### Instructions for the task
In your reply, write out each entry exactly as given.

### Entries provided
· · · ·
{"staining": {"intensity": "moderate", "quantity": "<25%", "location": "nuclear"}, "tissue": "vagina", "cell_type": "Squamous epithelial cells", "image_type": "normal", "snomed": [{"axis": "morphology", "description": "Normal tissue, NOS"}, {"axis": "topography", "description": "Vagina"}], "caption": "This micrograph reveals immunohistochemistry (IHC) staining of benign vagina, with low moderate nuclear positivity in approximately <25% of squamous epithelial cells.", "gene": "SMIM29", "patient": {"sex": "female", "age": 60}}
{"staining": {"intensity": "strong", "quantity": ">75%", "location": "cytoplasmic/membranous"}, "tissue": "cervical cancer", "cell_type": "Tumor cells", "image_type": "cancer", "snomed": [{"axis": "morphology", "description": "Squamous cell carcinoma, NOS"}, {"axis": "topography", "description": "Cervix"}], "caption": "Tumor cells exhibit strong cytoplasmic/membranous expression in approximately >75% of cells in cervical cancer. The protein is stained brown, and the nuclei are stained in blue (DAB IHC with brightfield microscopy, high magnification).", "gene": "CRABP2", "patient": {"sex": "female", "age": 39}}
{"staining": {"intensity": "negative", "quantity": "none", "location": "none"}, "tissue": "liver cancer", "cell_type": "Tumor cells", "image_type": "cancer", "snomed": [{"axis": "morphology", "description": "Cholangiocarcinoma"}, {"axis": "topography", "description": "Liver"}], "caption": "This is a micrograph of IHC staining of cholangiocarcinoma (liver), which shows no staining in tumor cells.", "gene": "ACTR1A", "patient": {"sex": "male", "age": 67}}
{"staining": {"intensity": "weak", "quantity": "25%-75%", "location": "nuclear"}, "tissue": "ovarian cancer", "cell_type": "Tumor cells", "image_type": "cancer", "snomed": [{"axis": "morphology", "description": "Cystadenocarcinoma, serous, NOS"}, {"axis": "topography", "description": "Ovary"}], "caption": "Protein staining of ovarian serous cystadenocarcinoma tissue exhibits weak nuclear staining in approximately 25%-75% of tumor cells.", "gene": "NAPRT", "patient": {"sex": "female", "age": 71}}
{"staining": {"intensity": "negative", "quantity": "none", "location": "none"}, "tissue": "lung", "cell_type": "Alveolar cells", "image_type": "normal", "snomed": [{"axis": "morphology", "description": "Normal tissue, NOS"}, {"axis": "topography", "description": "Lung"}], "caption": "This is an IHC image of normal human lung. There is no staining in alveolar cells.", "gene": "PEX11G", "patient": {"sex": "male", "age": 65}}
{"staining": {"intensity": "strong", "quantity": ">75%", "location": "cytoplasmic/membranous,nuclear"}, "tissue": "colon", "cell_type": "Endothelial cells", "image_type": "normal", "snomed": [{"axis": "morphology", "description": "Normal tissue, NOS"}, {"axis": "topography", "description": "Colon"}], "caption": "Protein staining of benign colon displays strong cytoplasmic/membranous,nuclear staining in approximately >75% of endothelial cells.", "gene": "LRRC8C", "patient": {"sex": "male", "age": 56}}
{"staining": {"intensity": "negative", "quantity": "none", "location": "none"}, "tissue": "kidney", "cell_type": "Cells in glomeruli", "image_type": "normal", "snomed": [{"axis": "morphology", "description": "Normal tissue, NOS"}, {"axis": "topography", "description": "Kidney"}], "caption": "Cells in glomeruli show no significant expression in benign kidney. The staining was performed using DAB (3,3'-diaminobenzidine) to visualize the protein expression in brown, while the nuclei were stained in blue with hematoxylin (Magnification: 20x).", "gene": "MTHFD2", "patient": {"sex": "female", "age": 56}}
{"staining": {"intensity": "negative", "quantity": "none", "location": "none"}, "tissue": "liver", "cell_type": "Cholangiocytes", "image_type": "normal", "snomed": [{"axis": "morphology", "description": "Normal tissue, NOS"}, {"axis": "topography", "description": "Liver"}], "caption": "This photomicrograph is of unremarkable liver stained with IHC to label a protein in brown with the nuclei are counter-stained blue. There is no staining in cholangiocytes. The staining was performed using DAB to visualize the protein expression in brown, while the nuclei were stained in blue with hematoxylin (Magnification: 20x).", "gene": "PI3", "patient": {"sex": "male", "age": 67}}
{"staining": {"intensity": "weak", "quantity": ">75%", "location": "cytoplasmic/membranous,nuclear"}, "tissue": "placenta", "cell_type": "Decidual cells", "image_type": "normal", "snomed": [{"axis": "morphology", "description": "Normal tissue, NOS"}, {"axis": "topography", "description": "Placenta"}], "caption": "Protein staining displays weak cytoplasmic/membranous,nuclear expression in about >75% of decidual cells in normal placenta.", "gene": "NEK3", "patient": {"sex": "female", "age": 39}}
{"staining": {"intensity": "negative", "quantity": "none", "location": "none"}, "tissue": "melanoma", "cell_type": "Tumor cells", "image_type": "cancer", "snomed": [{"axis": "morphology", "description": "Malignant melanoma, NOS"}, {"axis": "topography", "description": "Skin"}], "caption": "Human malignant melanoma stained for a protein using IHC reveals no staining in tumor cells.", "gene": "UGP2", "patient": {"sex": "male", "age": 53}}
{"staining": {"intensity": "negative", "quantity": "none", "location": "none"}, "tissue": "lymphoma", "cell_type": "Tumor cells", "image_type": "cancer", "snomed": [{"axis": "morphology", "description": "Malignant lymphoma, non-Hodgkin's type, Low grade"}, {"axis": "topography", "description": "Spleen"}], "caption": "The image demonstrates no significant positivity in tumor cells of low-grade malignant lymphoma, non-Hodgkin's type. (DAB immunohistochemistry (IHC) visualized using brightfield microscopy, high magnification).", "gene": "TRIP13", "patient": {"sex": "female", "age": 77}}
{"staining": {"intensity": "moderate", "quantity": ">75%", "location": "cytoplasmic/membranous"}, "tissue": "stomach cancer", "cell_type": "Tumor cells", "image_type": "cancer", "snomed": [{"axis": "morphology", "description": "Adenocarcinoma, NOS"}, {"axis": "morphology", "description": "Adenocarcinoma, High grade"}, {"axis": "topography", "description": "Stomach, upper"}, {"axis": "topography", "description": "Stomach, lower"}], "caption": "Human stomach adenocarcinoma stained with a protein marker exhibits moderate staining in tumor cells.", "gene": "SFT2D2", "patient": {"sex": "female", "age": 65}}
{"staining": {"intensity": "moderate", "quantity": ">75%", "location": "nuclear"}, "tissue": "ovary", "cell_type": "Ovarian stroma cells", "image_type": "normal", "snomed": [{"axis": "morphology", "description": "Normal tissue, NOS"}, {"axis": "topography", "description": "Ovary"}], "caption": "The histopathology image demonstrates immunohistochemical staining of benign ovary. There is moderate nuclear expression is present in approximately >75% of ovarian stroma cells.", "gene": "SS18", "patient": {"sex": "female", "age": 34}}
· · · ·
### Exercise answer
{"staining": {"intensity": "moderate", "quantity": "<25%", "location": "nuclear"}, "tissue": "vagina", "cell_type": "Squamous epithelial cells", "image_type": "normal", "snomed": [{"axis": "morphology", "description": "Normal tissue, NOS"}, {"axis": "topography", "description": "Vagina"}], "caption": "This micrograph reveals immunohistochemistry (IHC) staining of benign vagina, with low moderate nuclear positivity in approximately <25% of squamous epithelial cells.", "gene": "SMIM29", "patient": {"sex": "female", "age": 60}}
{"staining": {"intensity": "strong", "quantity": ">75%", "location": "cytoplasmic/membranous"}, "tissue": "cervical cancer", "cell_type": "Tumor cells", "image_type": "cancer", "snomed": [{"axis": "morphology", "description": "Squamous cell carcinoma, NOS"}, {"axis": "topography", "description": "Cervix"}], "caption": "Tumor cells exhibit strong cytoplasmic/membranous expression in approximately >75% of cells in cervical cancer. The protein is stained brown, and the nuclei are stained in blue (DAB IHC with brightfield microscopy, high magnification).", "gene": "CRABP2", "patient": {"sex": "female", "age": 39}}
{"staining": {"intensity": "negative", "quantity": "none", "location": "none"}, "tissue": "liver cancer", "cell_type": "Tumor cells", "image_type": "cancer", "snomed": [{"axis": "morphology", "description": "Cholangiocarcinoma"}, {"axis": "topography", "description": "Liver"}], "caption": "This is a micrograph of IHC staining of cholangiocarcinoma (liver), which shows no staining in tumor cells.", "gene": "ACTR1A", "patient": {"sex": "male", "age": 67}}
{"staining": {"intensity": "weak", "quantity": "25%-75%", "location": "nuclear"}, "tissue": "ovarian cancer", "cell_type": "Tumor cells", "image_type": "cancer", "snomed": [{"axis": "morphology", "description": "Cystadenocarcinoma, serous, NOS"}, {"axis": "topography", "description": "Ovary"}], "caption": "Protein staining of ovarian serous cystadenocarcinoma tissue exhibits weak nuclear staining in approximately 25%-75% of tumor cells.", "gene": "NAPRT", "patient": {"sex": "female", "age": 71}}
{"staining": {"intensity": "negative", "quantity": "none", "location": "none"}, "tissue": "lung", "cell_type": "Alveolar cells", "image_type": "normal", "snomed": [{"axis": "morphology", "description": "Normal tissue, NOS"}, {"axis": "topography", "description": "Lung"}], "caption": "This is an IHC image of normal human lung. There is no staining in alveolar cells.", "gene": "PEX11G", "patient": {"sex": "male", "age": 65}}
{"staining": {"intensity": "strong", "quantity": ">75%", "location": "cytoplasmic/membranous,nuclear"}, "tissue": "colon", "cell_type": "Endothelial cells", "image_type": "normal", "snomed": [{"axis": "morphology", "description": "Normal tissue, NOS"}, {"axis": "topography", "description": "Colon"}], "caption": "Protein staining of benign colon displays strong cytoplasmic/membranous,nuclear staining in approximately >75% of endothelial cells.", "gene": "LRRC8C", "patient": {"sex": "male", "age": 56}}
{"staining": {"intensity": "negative", "quantity": "none", "location": "none"}, "tissue": "kidney", "cell_type": "Cells in glomeruli", "image_type": "normal", "snomed": [{"axis": "morphology", "description": "Normal tissue, NOS"}, {"axis": "topography", "description": "Kidney"}], "caption": "Cells in glomeruli show no significant expression in benign kidney. The staining was performed using DAB (3,3'-diaminobenzidine) to visualize the protein expression in brown, while the nuclei were stained in blue with hematoxylin (Magnification: 20x).", "gene": "MTHFD2", "patient": {"sex": "female", "age": 56}}
{"staining": {"intensity": "negative", "quantity": "none", "location": "none"}, "tissue": "liver", "cell_type": "Cholangiocytes", "image_type": "normal", "snomed": [{"axis": "morphology", "description": "Normal tissue, NOS"}, {"axis": "topography", "description": "Liver"}], "caption": "This photomicrograph is of unremarkable liver stained with IHC to label a protein in brown with the nuclei are counter-stained blue. There is no staining in cholangiocytes. The staining was performed using DAB to visualize the protein expression in brown, while the nuclei were stained in blue with hematoxylin (Magnification: 20x).", "gene": "PI3", "patient": {"sex": "male", "age": 67}}
{"staining": {"intensity": "weak", "quantity": ">75%", "location": "cytoplasmic/membranous,nuclear"}, "tissue": "placenta", "cell_type": "Decidual cells", "image_type": "normal", "snomed": [{"axis": "morphology", "description": "Normal tissue, NOS"}, {"axis": "topography", "description": "Placenta"}], "caption": "Protein staining displays weak cytoplasmic/membranous,nuclear expression in about >75% of decidual cells in normal placenta.", "gene": "NEK3", "patient": {"sex": "female", "age": 39}}
{"staining": {"intensity": "negative", "quantity": "none", "location": "none"}, "tissue": "melanoma", "cell_type": "Tumor cells", "image_type": "cancer", "snomed": [{"axis": "morphology", "description": "Malignant melanoma, NOS"}, {"axis": "topography", "description": "Skin"}], "caption": "Human malignant melanoma stained for a protein using IHC reveals no staining in tumor cells.", "gene": "UGP2", "patient": {"sex": "male", "age": 53}}
{"staining": {"intensity": "negative", "quantity": "none", "location": "none"}, "tissue": "lymphoma", "cell_type": "Tumor cells", "image_type": "cancer", "snomed": [{"axis": "morphology", "description": "Malignant lymphoma, non-Hodgkin's type, Low grade"}, {"axis": "topography", "description": "Spleen"}], "caption": "The image demonstrates no significant positivity in tumor cells of low-grade malignant lymphoma, non-Hodgkin's type. (DAB immunohistochemistry (IHC) visualized using brightfield microscopy, high magnification).", "gene": "TRIP13", "patient": {"sex": "female", "age": 77}}
{"staining": {"intensity": "moderate", "quantity": ">75%", "location": "cytoplasmic/membranous"}, "tissue": "stomach cancer", "cell_type": "Tumor cells", "image_type": "cancer", "snomed": [{"axis": "morphology", "description": "Adenocarcinoma, NOS"}, {"axis": "morphology", "description": "Adenocarcinoma, High grade"}, {"axis": "topography", "description": "Stomach, upper"}, {"axis": "topography", "description": "Stomach, lower"}], "caption": "Human stomach adenocarcinoma stained with a protein marker exhibits moderate staining in tumor cells.", "gene": "SFT2D2", "patient": {"sex": "female", "age": 65}}
{"staining": {"intensity": "moderate", "quantity": ">75%", "location": "nuclear"}, "tissue": "ovary", "cell_type": "Ovarian stroma cells", "image_type": "normal", "snomed": [{"axis": "morphology", "description": "Normal tissue, NOS"}, {"axis": "topography", "description": "Ovary"}], "caption": "The histopathology image demonstrates immunohistochemical staining of benign ovary. There is moderate nuclear expression is present in approximately >75% of ovarian stroma cells.", "gene": "SS18", "patient": {"sex": "female", "age": 34}}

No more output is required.